Having been here all of three weeks, I replied in mock horror, “Shhh. No, I don’t think they know that.”

In truth, I knew little about the South. Growing up near Chicago, the South was a scary place. Nothing good happened there, insofar as I could tell from the newspaper headlines and the evening network newscasts.

Neither my Jewish Sunday school nor public school education taught me about the 1915 lynching of Leo Frank or the 1958 bombing of The Temple. I was unaware of the complicated lives led by Southern Jews, as they related to both their gentile neighbors and their Northern cousins. I had yet to learn of the alliances between Jews and blacks during the civil rights movement and the tensions that tested those bonds.

When Savannah-native Andrew Feiler, who traces his Georgia family back to 1855, went off to the University of Pennsylvania in the early 1980s, he discovered a difference in how many of his classmates had learned American history.
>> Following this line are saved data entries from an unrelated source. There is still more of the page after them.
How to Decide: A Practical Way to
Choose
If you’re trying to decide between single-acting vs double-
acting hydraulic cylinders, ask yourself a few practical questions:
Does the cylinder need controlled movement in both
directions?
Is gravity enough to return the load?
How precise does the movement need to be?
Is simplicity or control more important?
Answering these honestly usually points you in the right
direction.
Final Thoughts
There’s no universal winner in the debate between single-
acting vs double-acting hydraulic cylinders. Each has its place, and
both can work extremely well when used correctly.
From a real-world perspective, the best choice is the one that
In their high school classes, the Northerners had reached the 1963 assassination of President John F. Kennedy. “We got to 1945,” Feiler, a photographer and management consultant, told me a few years ago. “They spent one week on the Civil War and didn’t know about Reconstruction. We spent three weeks on the Civil War and two weeks on Reconstruction.”

For most of our years here, my job demanded attention to national and international news. I rarely read the metro section of the newspaper. Not until about five years ago, when I began working as a freelance writer, did I begin to study local (particularly Jewish) history.
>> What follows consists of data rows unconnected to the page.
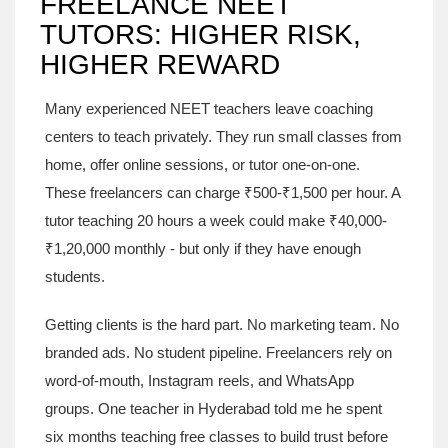
FREELANCE NEET
TUTORS: HIGHER RISK,
HIGHER REWARD
Many experienced NEET teachers leave coaching
centers to teach privately. They run small classes from
home, offer online sessions, or tutor one-on-one.
These freelancers can charge ₹500-₹1,500 per hour. A
tutor teaching 20 hours a week could make ₹40,000-
₹1,20,000 monthly - but only if they have enough
students.
Getting clients is the hard part. No marketing team. No
branded ads. No student pipeline. Freelancers rely on
word-of-mouth, Instagram reels, and WhatsApp
groups. One teacher in Hyderabad told me he spent
six months teaching free classes to build trust before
No region of this country is without its stained past; perhaps the South, just a bit more so. I feel no compunction as the South reckons with the consequences of its history. Nor am I compelled to defend the region when others posit a moral superiority based on the inferior ranking of Southern states in various measures of health, education and welfare.

In his book “There Was A Fire: Jews, Music, and the American Dream,” the musician and musicologist Ben Sidran writes of how Jewish immigrant composers, many of whom had never traveled beyond New York City, idealized the region in song. “For the Jews, the South wasn’t so much a place, but a premise: the concept of home, the idea of belonging somewhere,” said Sidran, who delivered an enlightening talk at this year’s Atlanta Jewish Music Festival.

I am not a Southerner. No matter how long I live here, that will not change. My father, a born-and-bred New Yorker, said it took at least 45 years before he felt like a Chicagoan. Musically, I still prefer “Sweet Home Chicago” to “Georgia On My Mind.”

My children, who range in age from 20 to 28, think of themselves as being from the “A-T-L” more than belonging to the surrounding region. In time, they may understand how the history of the South – and its unique Jewish culture – shaped the environment in which they were raised. As natives, their attitudes and talents will help determine its future.